The Oboe Concerto is a composition for solo oboe and orchestra by the Scottish composer James MacMillan. The work was commissioned by the Britten Sinfonia and was first performed at the Birmingham Town Hall on 15 October 2010 by the oboist Nicholas Daniel and the Britten Sinfonia under MacMillan. The Oboe Concerto piece is dedicated to Nicholas Daniel and the Britten Sinfonia.

==Composition==
The Oboe Concerto has a duration of roughly 23 minutes and is composed in three numbered movements. MacMillan described the movements in the score programme notes, writing:
The first opens with a gradual building up of rhythmic layers on violas, bassoon and trumpet before the soloist joins in. Suddenly the music is thrown forward by a metrical modulation and becomes very fast, flighty and virtuosic. Structurally, the music eventually goes into reverse before a solemn coda.

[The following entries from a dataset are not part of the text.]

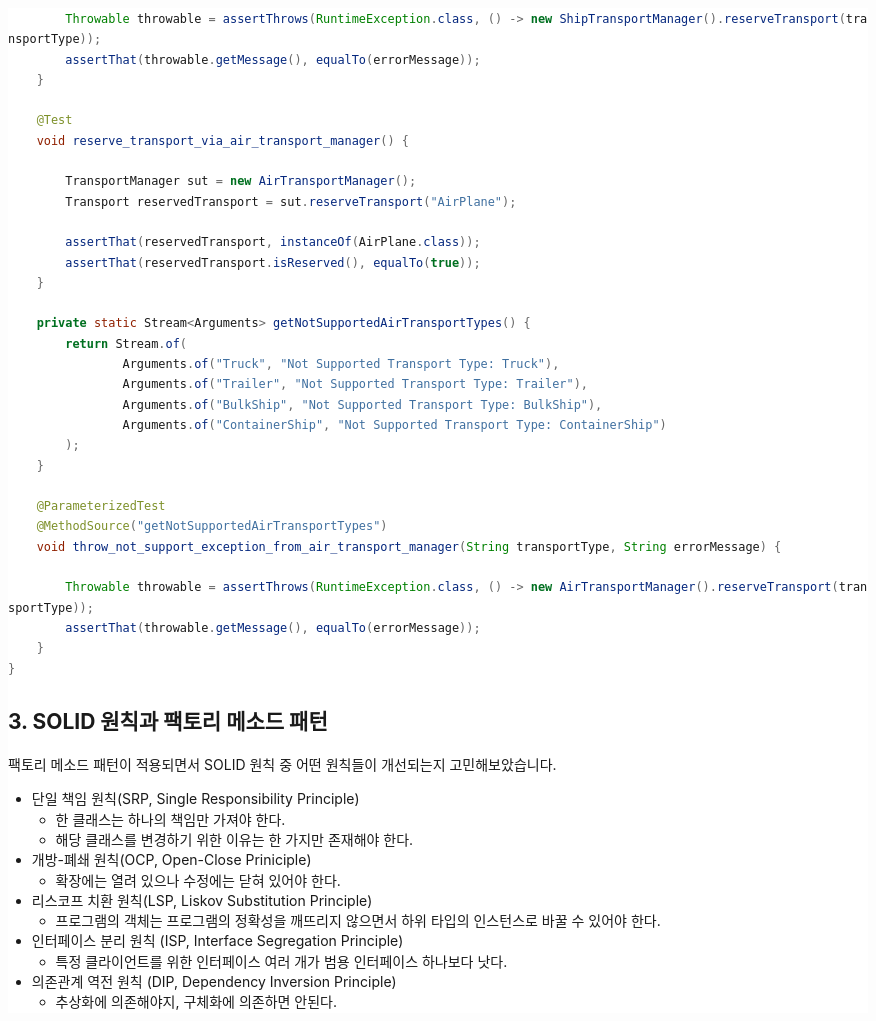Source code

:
 ```java
        Throwable throwable = assertThrows(RuntimeException.class, () -> new ShipTransportManager().reserveTransport(transportType));
        assertThat(throwable.getMessage(), equalTo(errorMessage));
    }

    @Test
    void reserve_transport_via_air_transport_manager() {

        TransportManager sut = new AirTransportManager();
        Transport reservedTransport = sut.reserveTransport("AirPlane");

        assertThat(reservedTransport, instanceOf(AirPlane.class));
        assertThat(reservedTransport.isReserved(), equalTo(true));
    }

    private static Stream<Arguments> getNotSupportedAirTransportTypes() {
        return Stream.of(
                Arguments.of("Truck", "Not Supported Transport Type: Truck"),
                Arguments.of("Trailer", "Not Supported Transport Type: Trailer"),
                Arguments.of("BulkShip", "Not Supported Transport Type: BulkShip"),
                Arguments.of("ContainerShip", "Not Supported Transport Type: ContainerShip")
        );
    }

    @ParameterizedTest
    @MethodSource("getNotSupportedAirTransportTypes")
    void throw_not_support_exception_from_air_transport_manager(String transportType, String errorMessage) {

        Throwable throwable = assertThrows(RuntimeException.class, () -> new AirTransportManager().reserveTransport(transportType));
        assertThat(throwable.getMessage(), equalTo(errorMessage));
    }
}
```

## 3. SOLID 원칙과 팩토리 메소드 패턴

팩토리 메소드 패턴이 적용되면서 SOLID 원칙 중 어떤 원칙들이 개선되는지 고민해보았습니다. 

* 단일 책임 원칙(SRP, Single Responsibility Principle) 
    * 한 클래스는 하나의 책임만 가져야 한다.
    * 해당 클래스를 변경하기 위한 이유는 한 가지만 존재해야 한다.
* 개방-폐쇄 원칙(OCP, Open-Close Priniciple) 
    * 확장에는 열려 있으나 수정에는 닫혀 있어야 한다.
* 리스코프 치환 원칙(LSP, Liskov Substitution Principle) 
    * 프로그램의 객체는 프로그램의 정확성을 깨뜨리지 않으면서 하위 타입의 인스턴스로 바꿀 수 있어야 한다.
* 인터페이스 분리 원칙 (ISP, Interface Segregation Principle) 
    * 특정 클라이언트를 위한 인터페이스 여러 개가 범용 인터페이스 하나보다 낫다.
* 의존관계 역전 원칙 (DIP, Dependency Inversion Principle) 
    * 추상화에 의존해야지, 구체화에 의존하면 안된다.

The second movement is based on an earlier work for solo oboe, in angustiis... The solo material is expressive and sad, and enters into much dialogue with other wind instruments throughout. The reflective character of the movement is interrupted by little dyadic patterns, various pizzicato outbursts, some scherzo-like material and agitated faster passages, but the principal mood is introverted and cantabile.

The last movement begins brashly and has a clownish character. The overall feeling is extrovert and dramatic, showing off the oboe in fast display. Some of the original ideas from the opening movement are re-introduced in new guises, before an exultant and joyous ending.

===Instrumentation===
The work is scored for solo oboe and an orchestra comprising two flutes, cor anglais, two clarinets, bassoon, contrabassoon, two horns, two trumpets, timpani, and strings.

==Reception==
David Honigmann of the Financial Times highly praised the concerto, saying, "Oboists may feel ruefully that musical history owes them a showpiece. They have one now: James MacMillan's Oboe Concerto turns the soloist into a nimble-footed musical athlete, a star opera singer, a dazzling Highland dancer, all in the space of three varied movements." Warwick Arnold of Limelight similarly described the piece as "a bold virtuosic work that should prove popular with both players and audiences." Michael Dervan of The Irish Times further wrote:
The Scottish and Irish traditional music influences in James MacMillan's 2012 short orchestral monody, One, provide an effective link to the same composer's 2010 Oboe Concerto. Here, the outer movements echo some of the frolicking of the Vaughan Williams (concerto), though in a fully contemporary way. The piece's heart is an intense, keening Largo, developing material written in the wake of the 9/11 attacks. The always-inspirational Nicholas Daniel, for whom it was written, rates it as more difficult than the concerto by Elliott Carter.